Posted 22 January 2021, 4:07 p.m. Suggest removal
The_Oracle says...
Lead and teach your children by example.
How many adults have we seen flying off the handle, cussing and carrying on when they're not getting their own way in stores, restaurants, in public?
How many children have we seen crying in public only to be told by their parent to stop crying or I'll slap you?which they then do?
Yeah, that works well.
How many children are simply emulating the bad behavior they see daily?
How many children watch their parents break the law, steal, defraud, duck bills, etc etc etc?
And how many parents actually honor their ethical and moral commitments to their children?
Posted 22 January 2021, 4:24 p.m. Suggest removal
bahamianson says...
I agree. To find a better way, where in the world can you find a better way that works? Name one countey where teenagers are not beating their parents, smoking dope, harassing or intimadating teachers, or killing people just for the fun of it.therw is ni better way than the biblical way, period. Everyrhing we did 50-60 years ago is better than what we do today. Our cars were stronger, our food was made with better ingredients, practically everything. Stop trying to reinvent the wheel.

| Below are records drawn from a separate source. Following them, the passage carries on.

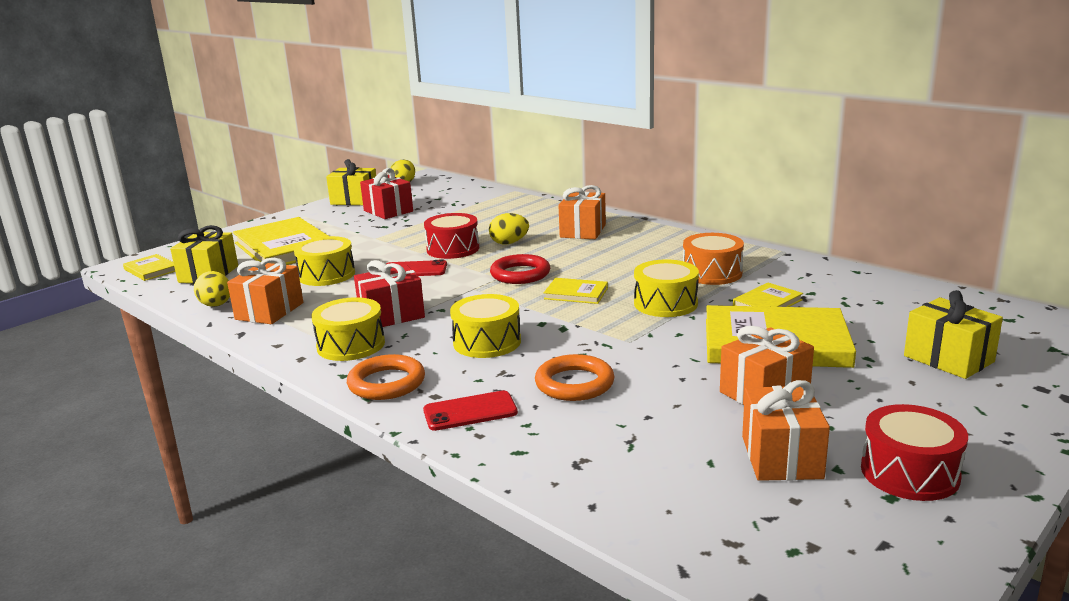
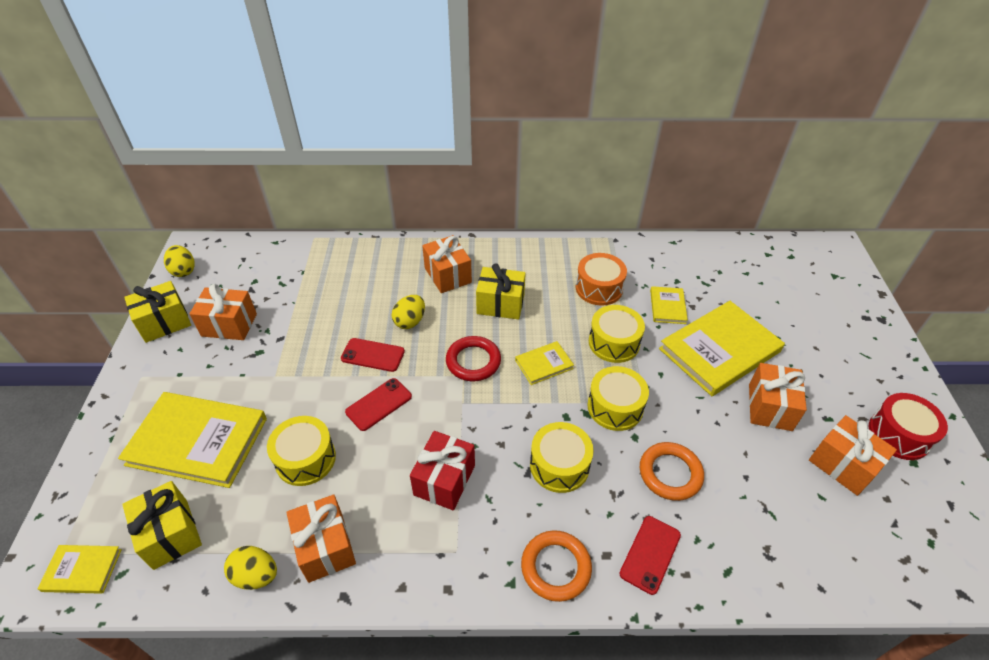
camera: 45 degrees left, 25 degrees up
(351, 345) = (465, 542): yellow drum -> yellow drum (615, 407)
(388, 211) = (229, 325): red gift -> orange gift
(453, 249) = (373, 355): red drum -> red phone
(948, 359) = (807, 314): yellow gift -> yellow gift (500, 304)

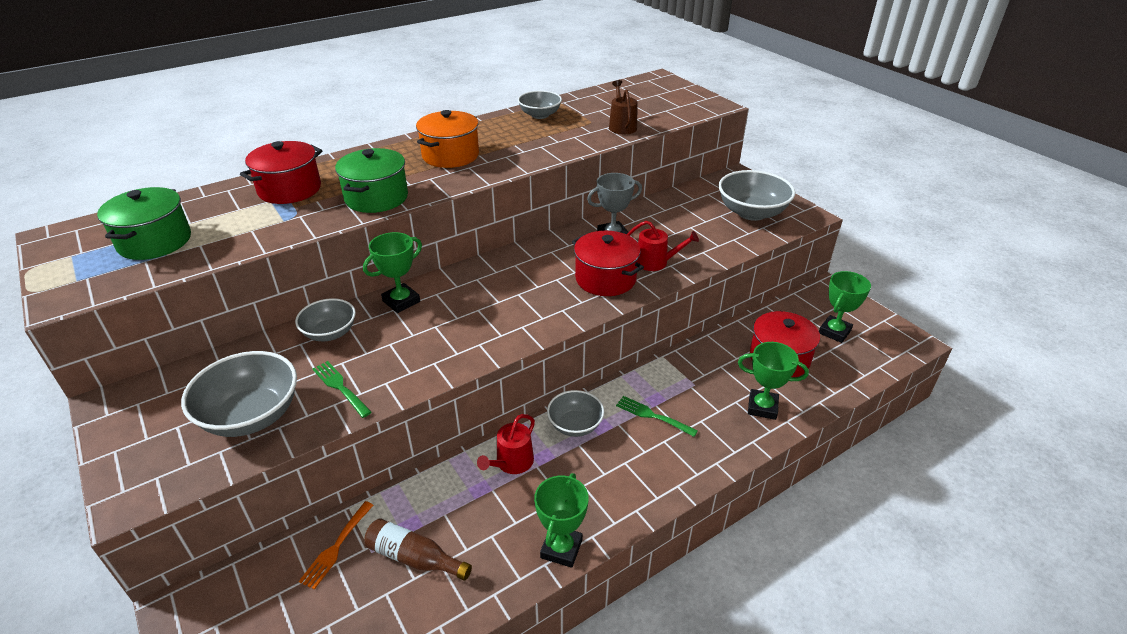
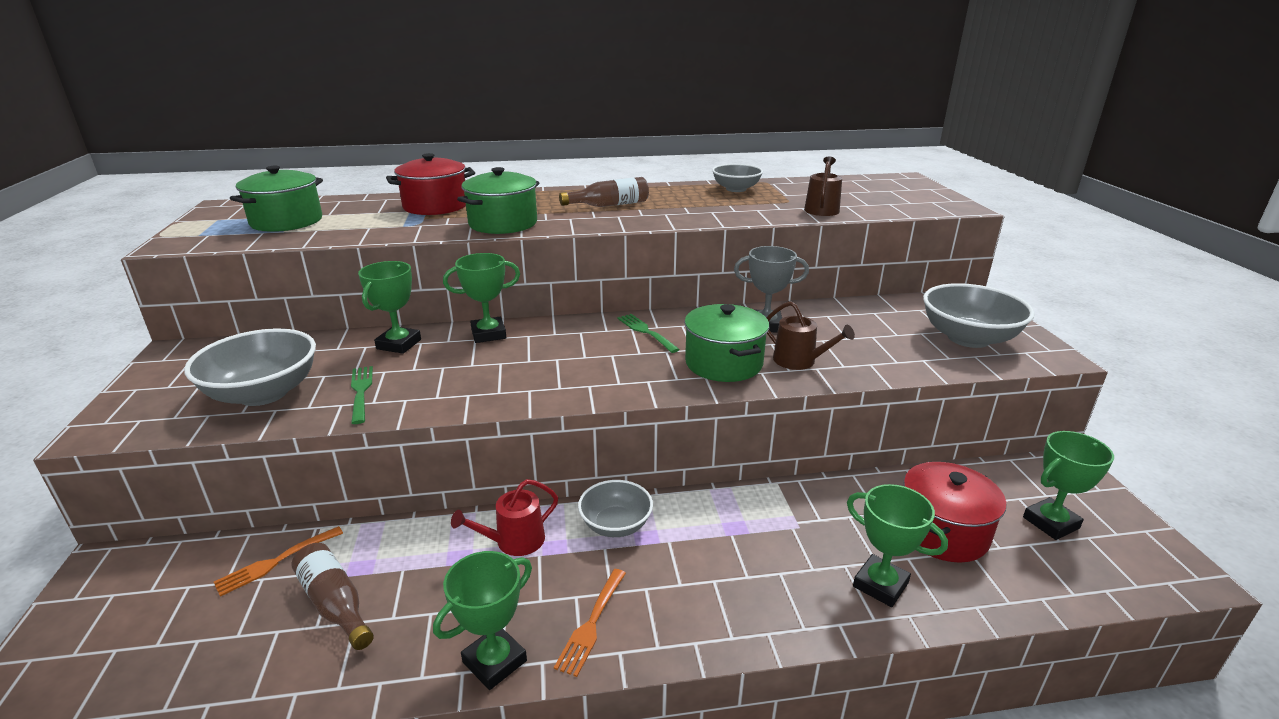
camera: 25 degrees right, 10 degrees down
(330, 333) = (399, 344): grey bowl -> green trophy
(450, 155) = (609, 205): orange pot -> brown bottle
(605, 279) = (723, 363): red pot -> green pot
(606, 499) = (591, 623): none -> orange fork
(653, 416) = (719, 546): green fork -> green fork (646, 332)
(655, 262) = (799, 361): red watering can -> brown watering can

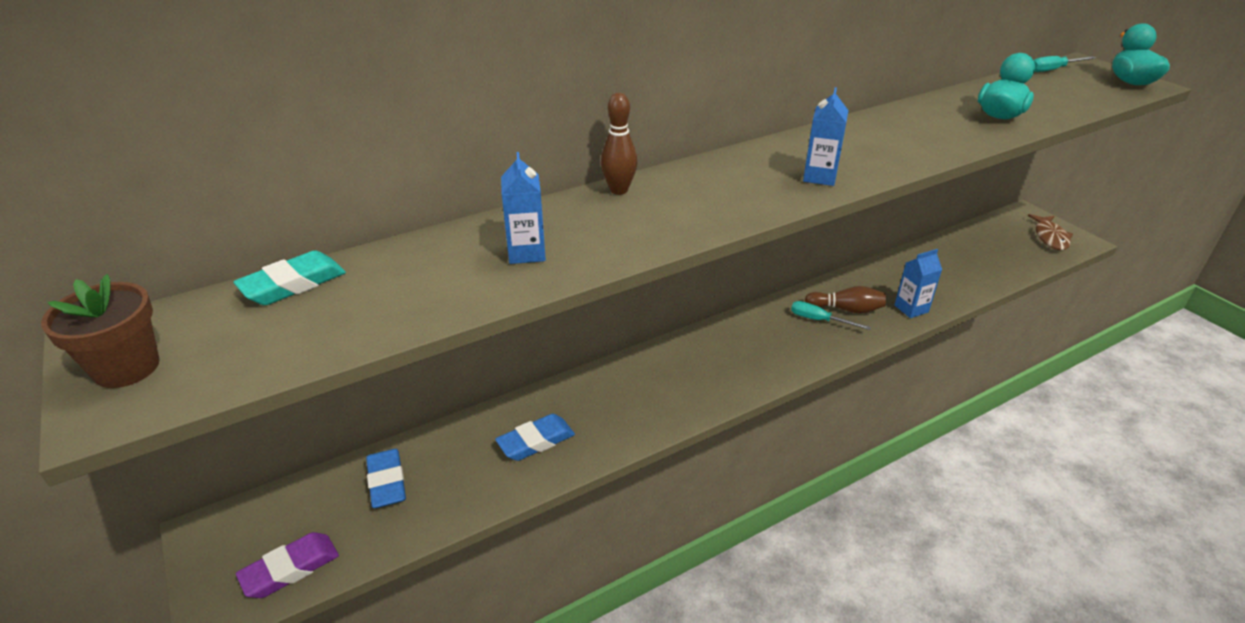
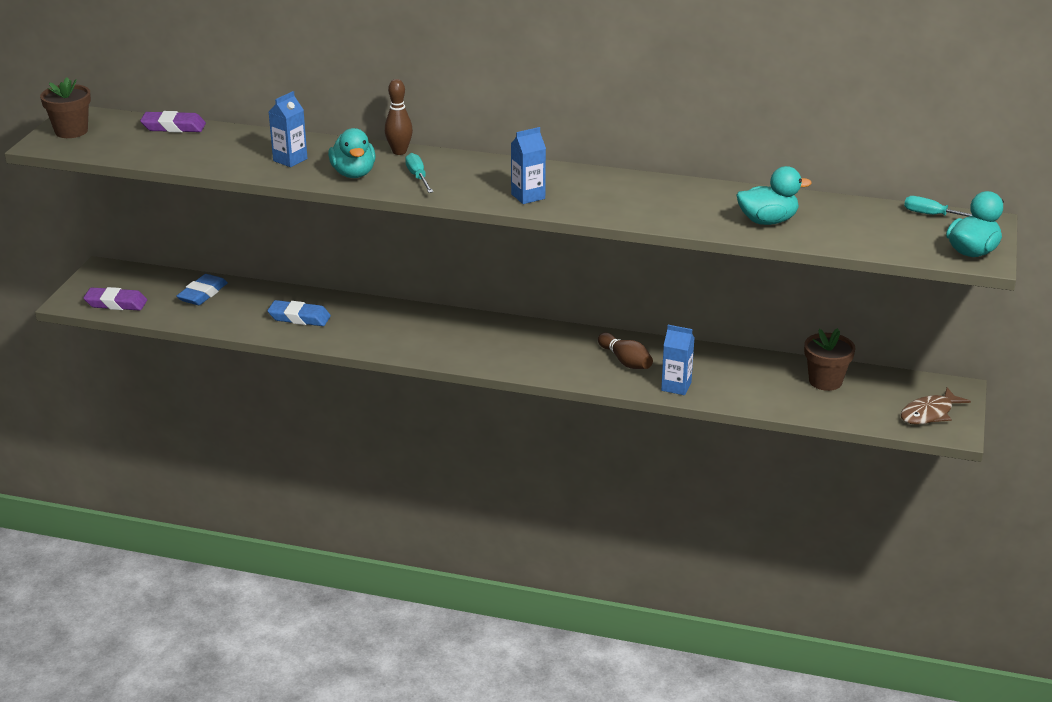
camera: 45 degrees right, 5 degrees down
(293, 284) = (173, 127): turquoise eraser -> purple eraser
(627, 234) = (353, 174): none -> turquoise duck
(819, 320) = (591, 356): turquoise screwdriver -> turquoise screwdriver (418, 177)
(968, 249) = (825, 381): none -> brown flower pot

Posted 22 January 2021, 4:24 p.m. Suggest removal
zemilou says...
Adults must stop blaming children. Our children are who they are because of who we are and what our society is. They are a reflection of us and our community. As the old much-cited African proverb states: "It takes a village to raise a child." Where is our proverbial village? And to anyone with the inane response that we don't live in villages anymore, think metaphor. Met-a-phor: "a figure of speech in which a word or phrase is applied to an object or action to which it is not literally applicable."
Posted 23 January 2021, 9:32 a.m. Suggest removal
joeblow says...
Discipline and abuse are not the same thing. The key is to avoid abuse. You can really screw up a child (or adult) with verbal abuse, even if they have never experienced corporal punishment!
Posted 23 January 2021, 3:04 p.m. Suggest removal
hrysippus says...
My wife and I have 4 grown children who have 7 college degrees between them, including a PhD in chemistry. None of our children were ever spanked, smacked, or physically punished. You do not need corporal punishment to successfully raise a child. Corporal punishment is inflicted by bullying parents who are ignorant of other more effective ways of disciplining their offspring.It should be made illegal in this country like it is in many civilized countries, including most recently; Scotland. And the Scots have a reputation for being among the toughest people in the world.
Posted 24 January 2021, 11:59 a.m. Suggest removal
sheeprunner12 says...
Good for you .......... and we are not Scotland ......... We came from plantations
But I agree ......... Corporal punishment is the biggest lie used by our very religious country ........... Abuse & God used in the same sentence.